This is the last week to see Andrea Rosen’s fantastic exhibition of Robert Motherwell’s “Opens” in New York (it closes June 20). The show challenges our understanding of the artist as he exists in the art historical canon. It’s a lesser-known series by the artist, probably best identified by his “Elegies.” These are standout pieces that he painted over the course of decades, that showcase him as a colorist and separate from the austere, stark black and white paintings that have come to be synonymous with his name.
“Motherwell couldn’t be any more historically significant, nobody’s doubting that,” Rosen said in a recent interview. “But looking at the ‘Opens’ at this moment in the perception of how much we are looking at abstraction…can change and add to our understanding of an artist.”
The story goes that in the late sixties, Motherwell had a large painting leaning against the wall of his studio with a smaller canvas leaning against it. He traced the outline of the smaller canvas onto the larger canvas in charcoal, so it looked like a drawing of a doorway. He flipped it, and it became a window. Originally, he thought of calling the series “Windows,” but decided to go with a more general term. He eventually even wanted to print the Webster’s Dictionary definition of the word “open” with the works in order to push people to find different, more expansive associations.

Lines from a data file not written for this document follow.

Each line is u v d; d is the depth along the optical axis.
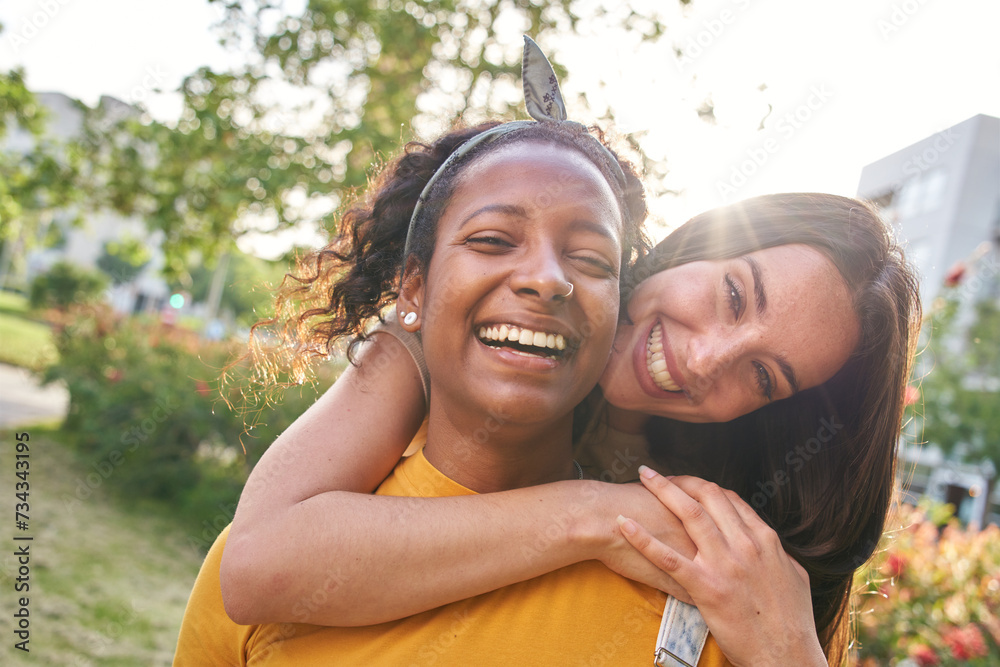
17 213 10.26
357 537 1.04
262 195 6.53
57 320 10.72
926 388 10.67
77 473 8.12
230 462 7.67
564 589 1.10
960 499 12.22
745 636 1.07
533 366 0.98
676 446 1.64
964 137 14.93
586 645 1.06
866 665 3.19
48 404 12.52
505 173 1.04
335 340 1.44
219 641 1.22
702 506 1.19
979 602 3.47
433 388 1.18
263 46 6.81
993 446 10.20
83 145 8.84
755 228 1.39
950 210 14.94
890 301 1.38
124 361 9.52
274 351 1.63
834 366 1.37
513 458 1.16
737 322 1.33
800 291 1.30
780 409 1.57
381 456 1.24
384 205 1.37
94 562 5.68
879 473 1.50
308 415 1.28
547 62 1.29
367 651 1.06
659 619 1.12
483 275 0.99
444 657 1.04
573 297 1.01
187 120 7.18
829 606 1.52
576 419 1.56
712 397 1.38
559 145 1.13
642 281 1.48
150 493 7.80
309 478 1.15
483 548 1.04
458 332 1.01
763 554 1.14
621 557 1.10
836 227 1.38
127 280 10.82
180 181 8.26
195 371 8.34
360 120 6.53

Motherwell worked on the series starting in 1967, continuing in the 70s, and returning again to it in the 80s. He made around 100 of them in the first year and a half, and probably made close to 350 in the end. The selection of paintings at Andrea Rosen are both large and small, featuring striking bold shades of blue (a shade he fought for ownership over when divorcing artist Helen Frankenthaler), bright ochres, deep reds, greens, and graphic grays. The “opens” are sometimes made up of three simple lines–in paint or charcoal–creating an open-ended rectangle, or more detailed depictions that definitely call to mind windows. They are atmospheric and spatial, made from layering colors like orange and blue to create a vibrating surface. Those shades make direct references to sky and earth, like in the work Cape Cod, painted during one of his summers on the East Coast.
“The more famous an artist becomes, the more we want to reduce them to one idea,” said gallery director Sam Sheiness, walking through the gallery with us in early May. “We want to really expand people’s understanding of Motherwell so you start to understand all of his bodies of work differently.” Be sure to expand your own idea of Motherwell before the show comes down this weekend.